Âşık olmayanımız yoktur. Mutlaka âşık olmuştur ama yaşadığı duygunun adını aşk diye koymayı ya düşünmemiş, ya yaşadığının aşk olduğunu tahmin bile etmemiştir, ben hiç âşık olmadım diyenler ya da utanmıştır, yasakları yıkamamıştır. Belki de yaşadığı yasak aşktır, söyleyemeden gömmüştür en derinlere.

Bir kadına âşık, ömrünü ona adayarak yaşamayı tercih edenlerden biri romanın kahramanı Rüzgâr Demirsoy. Bir masal kahramanı gibi ilahlaştırdığı Yağmur’a âşık. Yağmur’la Rüzgâr’ın aşkı nerelere taşınıyor, okuyunca görürsünüz. Burada önemli olan konunun nereye gittiğinden çok nasıl gittiği.

Kitapta çok hoş cümleler var. Edebi bakımdan herkese hitap eder mi bilmiyorum ama yazar, bazı yerlerde kullandığı ve az sözle çok şey anlattığı öyle cümlelerle yakalıyor ki okuru, o cümlelerden yepyeni romanlar, öyküler yazar yeniden istese…

“Aşk, insanın önüne bakmamasıdır, çünkü başka türlü kimseyle çarpışamazsınız.“

Gerçekten de böyledir. Belki bir tesadüftür bu aslında tesadüf olmayan, belki de bizim sonsuz kararlılığımızdır ona adını koyan. Önemli olan adına aşk değimiz kimsenin hayatımızın içinde var olmasından duyduğumuz hazdır. İşte sırf bu hazzı yaşamak için gözümüz kapalı yürürüz hayatın içinde, önümüze bakmadan…

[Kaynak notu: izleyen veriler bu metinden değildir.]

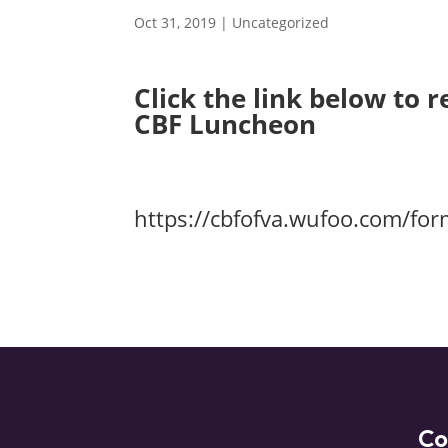
Oct 31, 2019
|
Uncategorized
Click the link below to r
CBF Luncheon
https://cbfofva.wufoo.com/fo
Co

“Yolu sizden geçemeyen bir kadına /adama “Nereye gidiyorsun?” diye sormanın bir anlamı yoktur.”

Aşktan bahseden bir kitap için ne kadar can yakıcı bir cümle, değil mi?

Ve öyle değil midir gerçekten? Hepimiz, bir diğerimiz için yol değil miyizdir? Birilerinin ayak iz  leri kalmaz mı geriye yaşananlardan?

Sonra dönüp baktığımızda yolculuğu aslında kendimizin yaptığını fark etmez miyiz?

Aşk, insanın kendine yaptığı en güzel yolculuk değil midir?

İşte bütün bu soruları kendime sormamı, aşk üstünde tekrar düşünüp zenginleşmemi sağladığı için sevdim bu kitabı.

Dolu gündemin içinde bana insan olduğumu, kadın olduğumu, âşık olduğumu yeniden hatırlattığı için…

Kitabın sonunda yazarın bizlere bir notu var, içinden bir cümle hayatla ilgili hakikati çok güzel özetliyor:

“Çemberin içinden bakan insanlar, hikâyelerinin bittiğini düşünürler.”

Hâlbuki bütün mesele, çemberin dışına çıkıp hayata oradan bakmayı bilmektir.